Мы отползаем от города со скоростью не больше четырех узлов. В окошко я вижу другую гавань, а прямо за ней — паромный терминал по правому борту.
Как только мы проплываем мимо ангара для мойки судов, я выпускаю воздух, который задержала, зная, что на меня с улыбкой смотрит дядя Горький. Эта игра, которую много лет назад придумали мы, банда детей-рыбаков, похожа на ту, в которой надо задержать дыхание и загадать желание, когда проезжаешь под мостом. Не знаю почему, но поговаривают, что в ангаре водятся привидения. Родители сказали, что это ерунда, и не хотели даже слышать об этом.
— А даже если оно и так, какой толк в том, чтобы задерживать дыхание? — сказала мама, и папа согласился. (Странно, но это была одна из немногих вещей, по поводу которых они были полностью согласны друг с другом, и раздражались они одинаково сильно, стоило мне заговорить об этом.)

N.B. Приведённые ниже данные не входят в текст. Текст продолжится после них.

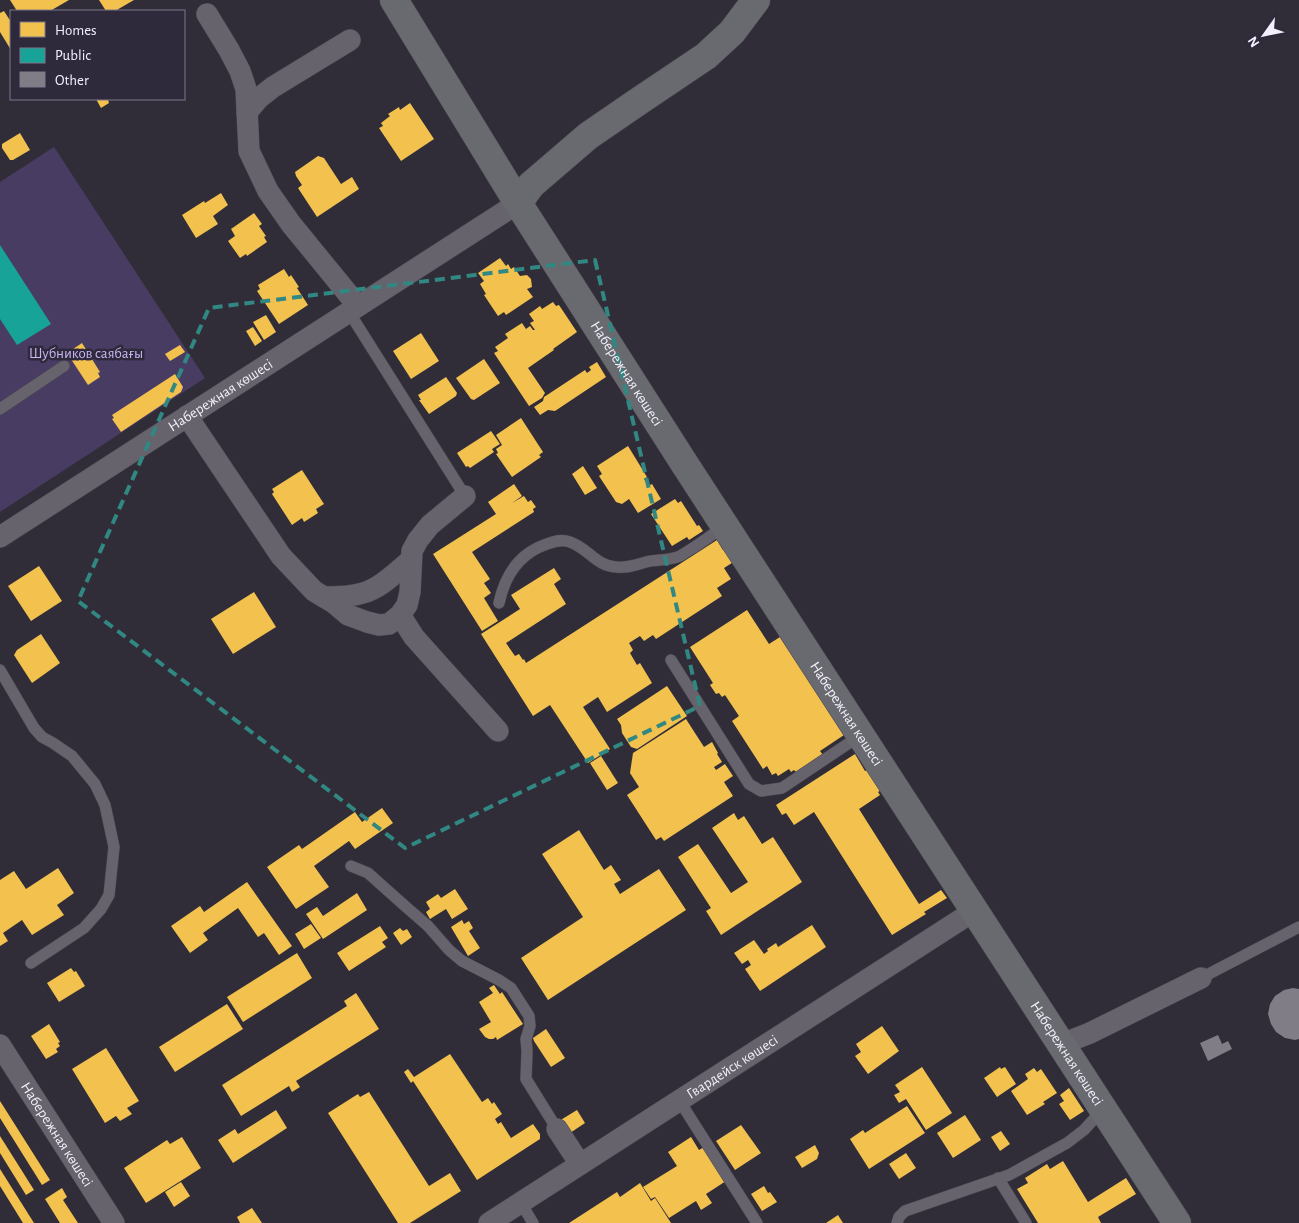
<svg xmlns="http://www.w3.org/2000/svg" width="1299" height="1223" viewBox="0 0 1299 1223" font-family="'Alegreya Sans',sans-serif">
<rect width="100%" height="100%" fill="#302d38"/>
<polygon fill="#493c63" points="54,147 205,378 0,512 0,182"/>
<g fill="#f2c14e">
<polygon points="10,0 69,0 50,11 17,11"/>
<polygon points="99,0 134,0 115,11 106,11"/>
<polygon points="4,11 11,22 11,50 0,32 0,13"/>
<polygon points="96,99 110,99 108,100 109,103 101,108"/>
<polygon points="410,103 434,139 401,161 379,128 383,126 381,123 390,116 388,114 399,107 400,110"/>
<polygon points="20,133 30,150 13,160 10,160 2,148 2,144"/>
<polygon points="318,156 324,158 341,184 352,177 359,189 317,217 298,188 302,185 296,176 295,172"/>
<polygon points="221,193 228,205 213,216 218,224 196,238 182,215 204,201 205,203"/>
<polygon points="254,213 262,224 259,226 266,236 264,237 267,242 247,256 246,254 240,258 228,241 235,236 231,229"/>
<polygon points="500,258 506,266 508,264 511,269 514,267 520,276 527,275 531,279 532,287 527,289 533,297 506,315 504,312 498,316 484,295 486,294 480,284 484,281 478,273"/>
<polygon points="284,269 289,277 291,275 299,287 297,288 308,305 279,324 257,291 260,289 258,285"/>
<polygon points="553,302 556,306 559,305 577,332 553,349 554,350 528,368 545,393 542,398 529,406 494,353 498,351 495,347 508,338 505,334 522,323 526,329 530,326 533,330 535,330 530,323 534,321 529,314 540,306 542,309"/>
<polygon points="266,315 276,332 264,340 253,322"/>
<polygon points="253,327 262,341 255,346 246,331"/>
<polygon points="421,333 439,361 411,379 393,351"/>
<polygon points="82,343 100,372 98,373 100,377 88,385 67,353"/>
<polygon points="180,345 185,352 170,361 165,354"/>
<polygon points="484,359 500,383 474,400 471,399 456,378"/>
<polygon points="597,362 606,377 555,411 548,410 540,415 534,407 543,401 544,397 585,370 587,373 591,370 589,367"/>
<polygon points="175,374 183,387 181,392 121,432 112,419 114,418 112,415"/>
<polygon points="446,377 457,393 456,396 429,414 419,400 421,400 418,395"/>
<polygon points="521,418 543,452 539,455 541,457 512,477 496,454 498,453 496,449 502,445 496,435"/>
<polygon points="491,431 500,444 492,449 494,452 470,468 468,466 466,467 457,453"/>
<polygon points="628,446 647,477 644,479 648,486 652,484 661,499 638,513 629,499 622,504 616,502 599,476 602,474 597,466"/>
<polygon points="583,466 597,488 585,495 572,474"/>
<polygon points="302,470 324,504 316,509 318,513 304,522 302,518 292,525 272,494 274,492 272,489"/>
<polygon points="514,484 522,496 512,503 524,496 528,502 531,500 536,507 533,509 534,512 472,552 490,579 484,583 491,593 484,598 498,621 482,631 433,554 496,514 488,502"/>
<polygon points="675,499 678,503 681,501 697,526 699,525 703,531 689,540 687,537 672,546 651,514"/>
<polygon points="717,540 723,550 726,548 735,561 724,568 731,579 717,588 722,596 656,639 653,635 644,641 640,636 629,643 633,650 630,653 637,665 640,663 652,683 607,712 598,697 583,707 610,749 588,763 550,705 533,716 481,634 520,609 511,595 554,568 561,579 554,584 566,604 506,643 515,656 519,654 523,660 524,659 526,663"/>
<polygon points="39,566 62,601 31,621 8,586"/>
<polygon points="254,592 276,627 233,654 211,619"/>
<polygon points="747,610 769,644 780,637 844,735 820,751 823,755 796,772 794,770 791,772 789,769 778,776 776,773 772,775 767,766 763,769 732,721 739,716 725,695 722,697 719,693 716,694 710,685 713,683 690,647"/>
<polygon points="41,634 60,663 32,683 14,655 17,650"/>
<polygon points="667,686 687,716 637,749 631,747 622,733 621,725 617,719"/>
<polygon points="686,719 704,747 712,742 718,753 717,754 722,762 714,767 716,770 725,764 733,776 724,782 733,796 664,841 661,837 656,840 627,795 639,787 630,773 633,753"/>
<polygon points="855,754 865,771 871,768 883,789 878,792 880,795 859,809 919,904 941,890 947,898 924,912 926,914 892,935 814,812 794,825 786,813 782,815 776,805"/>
<polygon points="601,756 618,783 607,790 590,763"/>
<polygon points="382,808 393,823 355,849 349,841 314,866 329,887 296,909 267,867 299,845 302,849 355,812 362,822"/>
<polygon points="734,813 738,820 744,816 762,844 773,837 802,882 721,935 706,911 711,908 678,857 698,844 731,893 748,882 712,828"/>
<polygon points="579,830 604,870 611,865 621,880 614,884 620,894 659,869 686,910 548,1000 521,958 583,917 542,854"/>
<polygon points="58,868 74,893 57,905 64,915 32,935 22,920 3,933 8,941 0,946 0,880 14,871 26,889"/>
<polygon points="247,882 292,946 279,955 264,933 258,937 238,908 203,933 208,940 190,953 171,926 200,906 204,912"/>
<polygon points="455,889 468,909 452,919 446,909 430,919 426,912 430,909 426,902 438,894 441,898"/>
<polygon points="357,893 367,910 323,939 306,914 317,907 323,916"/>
<polygon points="462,920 464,924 469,921 473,928 469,931 480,948 468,956 451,927"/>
<polygon points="311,924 321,938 304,949 295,934"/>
<polygon points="812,925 826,947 760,991 745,969 751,965 748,960 742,964 734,953 754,940 764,954 768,951 767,949 776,943 778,947"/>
<polygon points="380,926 388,938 382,942 386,947 349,971 337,953"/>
<polygon points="400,928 403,931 407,929 412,937 401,945 393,933"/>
<polygon points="297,953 312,978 243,1022 227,997"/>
<polygon points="71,968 74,972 76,971 85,986 59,1002 47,983"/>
<polygon points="494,985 500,994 502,992 523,1024 497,1040 496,1037 493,1039 489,1039 485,1037 479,1029 491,1022 479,1002 493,993 489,988"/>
<polygon points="356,993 379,1029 296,1081 300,1087 292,1092 289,1086 241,1116 222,1085 347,1006 344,1001"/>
<polygon points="227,1004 243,1029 175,1072 159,1047"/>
<polygon points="49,1024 60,1042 58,1043 60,1046 56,1049 58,1052 46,1059 31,1036"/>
<polygon points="882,1026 899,1051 868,1074 855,1056 861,1052 856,1044"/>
<polygon points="546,1029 565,1058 551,1067 534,1041 533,1038"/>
<polygon points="106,1048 139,1101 127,1108 132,1114 120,1121 116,1116 105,1123 72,1069"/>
<polygon points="450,1054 482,1102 488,1098 492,1104 494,1102 502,1114 495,1119 498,1124 501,1122 511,1138 533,1124 540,1134 540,1139 477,1180 413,1081 411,1083 404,1072 408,1069 414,1077"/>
<polygon points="922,1067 952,1113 926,1130 906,1099 899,1103 894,1095 900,1092 895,1085"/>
<polygon points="1000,1067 1001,1069 1005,1067 1016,1084 997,1097 984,1078"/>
<polygon points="1034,1068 1037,1072 1041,1069 1057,1093 1043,1102 1045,1104 1027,1115 1011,1091 1028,1079 1025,1074"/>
<polygon points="1069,1088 1084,1111 1070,1120 1059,1104 1064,1101 1060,1095"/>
<polygon points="369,1092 429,1186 450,1173 461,1191 410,1223 398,1223 328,1113 358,1094 360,1097"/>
<polygon points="0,1101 50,1180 42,1185 0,1118"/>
<polygon points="907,1106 925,1133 869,1169 850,1139 863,1130 865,1133"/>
<polygon points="276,1110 287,1128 233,1163 218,1140 235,1129 238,1134"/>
<polygon points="577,1110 585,1123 570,1133 559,1121"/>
<polygon points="965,1115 981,1140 953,1158 937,1133"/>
<polygon points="741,1125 761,1153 735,1170 716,1141"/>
<polygon points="1001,1131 1010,1144 1000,1151 991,1137"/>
<polygon points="0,1136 34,1190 26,1195 0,1153"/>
<polygon points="182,1137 201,1168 146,1203 124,1168 167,1140 170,1144"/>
<polygon points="691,1137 699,1150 704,1147 726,1181 706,1194 712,1203 701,1210 696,1201 669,1218 655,1197 651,1199 643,1187 677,1166 668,1152"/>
<polygon points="815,1145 819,1153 817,1159 802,1168 795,1157"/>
<polygon points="906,1153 916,1168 899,1179 889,1164"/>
<polygon points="1063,1161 1088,1202 1126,1178 1136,1194 1098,1217 1101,1223 1038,1223 1017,1189 1028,1183 1025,1178 1047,1164 1050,1169"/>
<polygon points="0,1169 34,1223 23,1223 0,1186"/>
<polygon points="181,1182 190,1196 174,1207 165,1192"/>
<polygon points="640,1183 651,1201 655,1198 671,1223 569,1223 617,1192 620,1197"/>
<polygon points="764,1186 768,1193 770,1192 777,1202 762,1211 751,1194"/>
<polygon points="62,1188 67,1197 63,1200 78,1223 60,1223 45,1199"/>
<polygon points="252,1208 262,1223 240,1223 237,1217"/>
<polygon points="838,1215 843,1223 826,1223"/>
</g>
<polygon fill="#17a398" points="0,245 51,324 17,345 0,319"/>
<g fill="#807d87">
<polygon points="1293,988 1299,989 1299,1039 1295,1040 1285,1038 1276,1032 1271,1024 1268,1014 1270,1004 1275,996 1284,990"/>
<polygon points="1218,1035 1222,1044 1228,1041 1232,1049 1208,1061 1200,1043"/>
</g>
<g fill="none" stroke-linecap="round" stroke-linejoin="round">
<g stroke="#4d4a53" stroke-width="12">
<g id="lane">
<polyline points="349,312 465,496"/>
<polyline points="0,409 64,366"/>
<path d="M499 603C505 575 520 553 547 544 555 541 562 539 570 542 588 548 596 566 616 567 629 568 635 565 646 562 657 559 669 561 680 556 684 554 689 550 693 548 704 541 714 533 725 526"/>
<polyline points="671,660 749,784 761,791 782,788 861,735"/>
<polyline points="0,670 34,728 42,737 53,743 72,756 95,784 105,805 114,847 109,895 101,909 84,928 31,963"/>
<polyline points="351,866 368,873 405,906 428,926 449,950 462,961 499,980 511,988 529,1016 530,1026 526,1039 527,1051 526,1079 557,1129"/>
<polyline points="1201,978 1299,927"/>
<polyline points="679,1100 757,1223"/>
<polyline points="998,1178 1026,1223"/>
<polyline points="521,1203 533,1223"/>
<polyline points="897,1223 899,1217 905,1211 1009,1175 1067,1143 1084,1130 1103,1109"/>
</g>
</g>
<g stroke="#4d4a53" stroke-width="22">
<g id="street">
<polyline points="207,14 229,50 240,71 246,89 249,151 268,191 291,224 358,306"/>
<polyline points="247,112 259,98 273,87 350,40"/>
<polyline points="187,416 281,556 314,591 334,603 348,615 367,622 379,625 389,624 400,615 407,605 410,592 412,551 418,540 430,525 465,496"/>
<path id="s1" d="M0 537 518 203"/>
<path d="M324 597C336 597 350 597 363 593 381 588 396 572 411 560"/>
<polyline points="400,615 414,637 498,731"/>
<polyline points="1062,1044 1090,1033 1201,978"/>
<path id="s2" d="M0 1045 114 1223"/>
<polyline points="557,1129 580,1164"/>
<path id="s3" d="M489 1223 974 911"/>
</g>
</g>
<g stroke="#4d4a53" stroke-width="29">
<g id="secondary">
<path id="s4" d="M394 0 518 203 684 463 1177 1223"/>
<polyline points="518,203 531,185 588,136 639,101 706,56 732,32 756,0"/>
</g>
</g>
<use href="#lane" stroke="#66636c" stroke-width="11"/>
<use href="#street" stroke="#66636c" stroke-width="21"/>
<use href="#secondary" stroke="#696a70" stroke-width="28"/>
</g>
<path fill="none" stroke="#318883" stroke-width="4" stroke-dasharray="10 6" stroke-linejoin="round" d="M595 260 700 706 405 848 78 601 209 308Z"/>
<g text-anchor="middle" stroke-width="5" stroke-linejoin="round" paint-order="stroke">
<g font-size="15" fill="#c8b5f1" stroke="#2f293c">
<text x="86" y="358">Шубников саябағы</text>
</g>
<g font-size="15" fill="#f3effc" stroke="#2f293c">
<text dy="5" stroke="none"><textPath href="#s4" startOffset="440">Набережная көшесі</textPath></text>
<text dy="5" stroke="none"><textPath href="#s1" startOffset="262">Набережная көшесі</textPath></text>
<text dy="5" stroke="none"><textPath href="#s4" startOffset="845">Набережная көшесі</textPath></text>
<text dy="5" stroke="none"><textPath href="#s4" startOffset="1250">Набережная көшесі</textPath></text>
<text dy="5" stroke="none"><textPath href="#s3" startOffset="289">Гвардейск көшесі</textPath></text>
<text dy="5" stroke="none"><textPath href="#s2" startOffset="106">Набережная көшесі</textPath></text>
</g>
</g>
<rect x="10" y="10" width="175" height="90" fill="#2f293c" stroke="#7d7889"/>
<rect x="20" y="22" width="25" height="15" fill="#f2c14e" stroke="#7d7889"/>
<text x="55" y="35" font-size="15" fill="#f3effc">Homes</text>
<rect x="20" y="48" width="25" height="15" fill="#17a398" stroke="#7d7889"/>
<text x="55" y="60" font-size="15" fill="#f3effc">Public</text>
<rect x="20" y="72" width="25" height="15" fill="#807d87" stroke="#7d7889"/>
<text x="55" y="85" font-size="15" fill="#f3effc">Other</text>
<g transform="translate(1264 35) rotate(237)" stroke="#2f293c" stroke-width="4" paint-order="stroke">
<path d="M0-4L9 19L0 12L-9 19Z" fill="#f3effc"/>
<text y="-8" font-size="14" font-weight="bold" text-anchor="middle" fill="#f3effc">N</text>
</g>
</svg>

Мне кажется, это ничем не отличается от других суеверий, с которыми живут рыбаки. Ну ведь серьезно, если бананы на борту возить опасно, то почему в этом ангаре не могут водиться привидения?
Теплоход «Матанаска» пришвартован у паромного терминала, но, когда мы проплываем мимо, я вижу, как на него грузят машины. «Матанаска», скорее всего, обгонит нас, потому что «Кальмар» не может идти быстрее восьми узлов, а скорость огромного парома намного выше. Нас здорово покачает, когда теплоход будет проходить мимо, так что папа складывает тарелки в буфет и убирает все со стола. Я смотрю на прилипшую к потолку овсянку, которая осталась с того случая, когда при встрече с паромом, еще и в непогоду, на лодке все летало в разные стороны. Была бы здесь мама, она бы наверняка взбесилась, что никто не потрудился отмыть потолок, но, думаю, эта овсянка служит папе и дяде напоминанием, что вещи нужно убирать. А может быть, мама права и папе с дядей просто лень.
Я чувствую, как моя обида от того, что я не смогу танцевать, начинает рассеиваться, хотя часть меня хочет, чтобы она осталась со мной, как камушек в кармане, который я втайне ото всех могу перекатывать в ладони.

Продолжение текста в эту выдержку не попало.